France sends the US another, smaller Statue of Liberty

PARIS (NYTIMES) – A replica of the Statue of Liberty began a journey this week from Paris to New York, officials in France said, sending the United States another, much smaller monument to freedom and symbol of French-American friendship.

At under 3m tall, a 16th of her bigger sister’s size, the bronze statue was carefully hoisted from its place at a museum of inventions in Paris during a ceremony on Monday (June 7), according to a news release from the National Conservatory of Arts and Crafts.

The statue, which weighs nearly 454kg, had been on display at the museum, Musee des Arts et Metiers, for 10 years and will be placed in a specially designed Plexiglas box for its nine-day voyage across the Atlantic.

The smaller statue, based on the original 1878 plaster model by sculptor Frederic-Auguste Bartholdi, was installed just outside the museum’s entrance in 2011. This statue was cast using a 3D scan of another model in Paris, the news release said.

It will be exhibited on Ellis Island from July 1-5, facing its much bigger sibling on Liberty Island. Then, it will be moved to the French ambassador’s residence in Washington, where it will be on display from July 14, France’s Bastille Day, until 2031.

There are more than 100 replicas of the Statue of Liberty around the world, according to the conservatory.
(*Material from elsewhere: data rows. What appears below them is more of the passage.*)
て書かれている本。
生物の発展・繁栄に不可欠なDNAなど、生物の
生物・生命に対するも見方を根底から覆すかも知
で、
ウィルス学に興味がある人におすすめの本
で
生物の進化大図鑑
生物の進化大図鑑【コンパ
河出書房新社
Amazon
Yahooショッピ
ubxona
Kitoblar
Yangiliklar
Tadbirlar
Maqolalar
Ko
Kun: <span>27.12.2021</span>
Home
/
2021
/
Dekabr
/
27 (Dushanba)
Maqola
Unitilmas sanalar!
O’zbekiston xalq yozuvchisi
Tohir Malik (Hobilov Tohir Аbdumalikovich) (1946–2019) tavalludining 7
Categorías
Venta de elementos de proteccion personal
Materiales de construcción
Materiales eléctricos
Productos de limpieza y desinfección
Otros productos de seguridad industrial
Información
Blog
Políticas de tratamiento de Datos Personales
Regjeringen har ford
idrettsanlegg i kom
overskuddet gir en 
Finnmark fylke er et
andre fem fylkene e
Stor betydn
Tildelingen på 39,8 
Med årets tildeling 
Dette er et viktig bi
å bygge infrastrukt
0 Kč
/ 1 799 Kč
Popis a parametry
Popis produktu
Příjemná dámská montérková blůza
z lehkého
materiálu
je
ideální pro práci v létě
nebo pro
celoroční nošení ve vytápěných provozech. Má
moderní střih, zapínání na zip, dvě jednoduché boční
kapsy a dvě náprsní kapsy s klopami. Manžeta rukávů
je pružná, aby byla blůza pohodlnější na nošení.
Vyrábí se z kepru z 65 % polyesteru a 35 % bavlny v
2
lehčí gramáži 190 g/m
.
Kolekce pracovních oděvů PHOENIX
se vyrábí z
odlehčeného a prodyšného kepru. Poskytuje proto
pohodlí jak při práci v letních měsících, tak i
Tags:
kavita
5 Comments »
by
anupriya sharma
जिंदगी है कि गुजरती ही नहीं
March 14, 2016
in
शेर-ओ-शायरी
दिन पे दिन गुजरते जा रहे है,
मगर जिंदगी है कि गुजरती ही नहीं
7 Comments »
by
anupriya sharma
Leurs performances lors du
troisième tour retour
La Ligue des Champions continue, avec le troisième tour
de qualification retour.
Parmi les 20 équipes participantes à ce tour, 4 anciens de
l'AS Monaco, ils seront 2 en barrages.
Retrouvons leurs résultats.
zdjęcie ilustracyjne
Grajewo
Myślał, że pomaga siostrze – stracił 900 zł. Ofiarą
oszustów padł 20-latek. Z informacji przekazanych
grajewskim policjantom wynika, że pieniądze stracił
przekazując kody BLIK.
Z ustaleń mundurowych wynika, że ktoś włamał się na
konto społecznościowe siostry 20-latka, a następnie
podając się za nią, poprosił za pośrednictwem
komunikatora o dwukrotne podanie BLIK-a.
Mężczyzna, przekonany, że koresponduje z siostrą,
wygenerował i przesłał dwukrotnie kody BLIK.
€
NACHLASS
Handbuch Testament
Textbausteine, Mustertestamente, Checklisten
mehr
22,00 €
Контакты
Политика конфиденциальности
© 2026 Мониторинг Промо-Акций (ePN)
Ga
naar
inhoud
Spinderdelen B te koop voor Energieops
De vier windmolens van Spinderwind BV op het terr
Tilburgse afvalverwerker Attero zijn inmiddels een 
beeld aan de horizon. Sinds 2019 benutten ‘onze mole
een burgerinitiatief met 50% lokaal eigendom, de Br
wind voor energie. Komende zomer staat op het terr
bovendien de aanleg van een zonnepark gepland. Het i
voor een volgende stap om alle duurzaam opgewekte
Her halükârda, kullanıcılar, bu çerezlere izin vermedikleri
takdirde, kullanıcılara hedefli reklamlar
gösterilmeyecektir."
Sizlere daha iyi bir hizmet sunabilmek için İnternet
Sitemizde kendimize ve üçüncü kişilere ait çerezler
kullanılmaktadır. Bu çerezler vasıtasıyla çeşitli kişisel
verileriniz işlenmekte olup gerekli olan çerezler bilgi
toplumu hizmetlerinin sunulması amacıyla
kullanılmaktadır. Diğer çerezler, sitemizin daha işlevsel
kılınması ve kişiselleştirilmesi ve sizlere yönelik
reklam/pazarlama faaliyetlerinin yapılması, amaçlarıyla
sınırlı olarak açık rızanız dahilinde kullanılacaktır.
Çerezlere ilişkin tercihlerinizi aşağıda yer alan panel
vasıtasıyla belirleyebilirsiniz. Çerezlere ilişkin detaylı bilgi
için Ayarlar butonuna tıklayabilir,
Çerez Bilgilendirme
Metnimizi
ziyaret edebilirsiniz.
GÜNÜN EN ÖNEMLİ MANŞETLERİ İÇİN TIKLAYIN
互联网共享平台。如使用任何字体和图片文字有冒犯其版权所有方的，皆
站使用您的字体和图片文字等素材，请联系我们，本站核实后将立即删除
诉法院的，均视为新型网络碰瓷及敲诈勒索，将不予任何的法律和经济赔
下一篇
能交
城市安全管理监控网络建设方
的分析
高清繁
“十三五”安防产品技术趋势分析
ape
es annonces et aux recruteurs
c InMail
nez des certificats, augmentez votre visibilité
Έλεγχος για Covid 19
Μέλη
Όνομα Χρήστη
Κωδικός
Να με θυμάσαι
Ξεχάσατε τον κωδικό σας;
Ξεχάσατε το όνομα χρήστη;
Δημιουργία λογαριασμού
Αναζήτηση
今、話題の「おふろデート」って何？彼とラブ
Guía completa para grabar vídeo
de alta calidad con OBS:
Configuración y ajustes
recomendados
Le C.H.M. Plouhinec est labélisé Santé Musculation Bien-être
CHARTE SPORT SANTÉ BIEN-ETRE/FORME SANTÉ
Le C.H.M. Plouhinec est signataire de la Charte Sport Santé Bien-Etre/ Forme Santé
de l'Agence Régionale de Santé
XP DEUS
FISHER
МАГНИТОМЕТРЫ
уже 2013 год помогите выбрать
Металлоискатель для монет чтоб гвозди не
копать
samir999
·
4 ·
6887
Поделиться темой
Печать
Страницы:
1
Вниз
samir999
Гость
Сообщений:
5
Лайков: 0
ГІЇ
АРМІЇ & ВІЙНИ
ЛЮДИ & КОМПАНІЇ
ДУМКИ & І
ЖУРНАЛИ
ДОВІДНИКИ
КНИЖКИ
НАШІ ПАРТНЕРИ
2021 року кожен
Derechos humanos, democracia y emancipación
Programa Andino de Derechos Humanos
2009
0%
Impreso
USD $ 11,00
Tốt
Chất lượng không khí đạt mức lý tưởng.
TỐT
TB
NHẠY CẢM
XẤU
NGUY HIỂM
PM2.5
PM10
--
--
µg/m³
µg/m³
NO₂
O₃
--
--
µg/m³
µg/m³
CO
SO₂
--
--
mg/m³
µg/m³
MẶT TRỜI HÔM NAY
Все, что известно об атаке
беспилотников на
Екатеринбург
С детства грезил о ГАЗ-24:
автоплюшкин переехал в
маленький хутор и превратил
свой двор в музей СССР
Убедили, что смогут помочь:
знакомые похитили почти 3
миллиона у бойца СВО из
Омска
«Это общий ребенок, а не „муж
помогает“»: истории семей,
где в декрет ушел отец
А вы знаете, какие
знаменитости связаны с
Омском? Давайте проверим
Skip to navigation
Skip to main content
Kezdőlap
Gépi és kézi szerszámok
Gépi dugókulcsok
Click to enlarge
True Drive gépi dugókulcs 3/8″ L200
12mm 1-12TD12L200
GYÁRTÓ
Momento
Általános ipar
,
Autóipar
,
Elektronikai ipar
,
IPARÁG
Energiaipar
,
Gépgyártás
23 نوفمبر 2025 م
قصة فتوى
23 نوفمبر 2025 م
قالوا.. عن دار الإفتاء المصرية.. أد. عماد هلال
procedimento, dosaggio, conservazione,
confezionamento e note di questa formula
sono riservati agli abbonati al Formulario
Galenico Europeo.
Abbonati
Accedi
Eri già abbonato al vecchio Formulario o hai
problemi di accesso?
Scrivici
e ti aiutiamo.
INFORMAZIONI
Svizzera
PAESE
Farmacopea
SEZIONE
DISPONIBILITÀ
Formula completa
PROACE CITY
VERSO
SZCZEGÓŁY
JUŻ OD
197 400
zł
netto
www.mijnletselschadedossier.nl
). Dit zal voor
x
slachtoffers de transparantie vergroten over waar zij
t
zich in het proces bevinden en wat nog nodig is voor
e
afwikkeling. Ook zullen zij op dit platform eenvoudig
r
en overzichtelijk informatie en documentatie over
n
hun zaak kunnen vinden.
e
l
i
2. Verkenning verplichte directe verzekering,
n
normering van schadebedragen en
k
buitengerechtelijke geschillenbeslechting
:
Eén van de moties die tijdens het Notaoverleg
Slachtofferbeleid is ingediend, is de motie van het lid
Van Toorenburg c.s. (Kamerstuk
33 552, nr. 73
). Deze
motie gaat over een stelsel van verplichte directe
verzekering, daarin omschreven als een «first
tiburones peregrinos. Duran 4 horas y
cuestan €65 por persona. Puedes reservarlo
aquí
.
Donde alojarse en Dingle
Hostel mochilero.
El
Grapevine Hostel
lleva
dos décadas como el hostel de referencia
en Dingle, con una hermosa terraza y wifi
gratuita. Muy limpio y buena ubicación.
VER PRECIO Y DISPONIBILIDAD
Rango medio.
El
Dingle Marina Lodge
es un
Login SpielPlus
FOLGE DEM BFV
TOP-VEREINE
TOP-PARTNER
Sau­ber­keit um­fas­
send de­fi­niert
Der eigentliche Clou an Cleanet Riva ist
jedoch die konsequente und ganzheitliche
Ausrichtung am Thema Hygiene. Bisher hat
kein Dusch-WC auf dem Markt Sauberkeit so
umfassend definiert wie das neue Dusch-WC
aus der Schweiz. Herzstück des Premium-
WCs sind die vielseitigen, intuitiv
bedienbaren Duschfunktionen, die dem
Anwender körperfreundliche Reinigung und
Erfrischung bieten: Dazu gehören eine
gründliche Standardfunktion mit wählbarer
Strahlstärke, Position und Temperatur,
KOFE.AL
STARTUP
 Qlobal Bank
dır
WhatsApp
More than 30 are in France, including a handful in Paris.

The statue’s arrival in New York, the conservatory said, is meant to celebrate and underscore the central value of Franco-American friendship: liberty.

“This statue symbolises the virtues of freedom and integration,” said Mr Olivier Faron, administrateur-general of the National Conservatory of Arts and Crafts. “These two values forever unite France and the United States.”

The conservatory also said the gesture was intended to pay tribute to those who had fought for freedom and democracy on both sides of the Atlantic.

The US Embassy in France shared a video on Twitter this week of a crane lifting the statue into the air as workers below carefully held on to it with straps.

At a ceremony marking the occasion, Mr Liam Wasley, an acting deputy at the embassy, said: “This Atlantic crossing renews and strengthens our shared attachment to what we believe in, the foundations of our relationship.”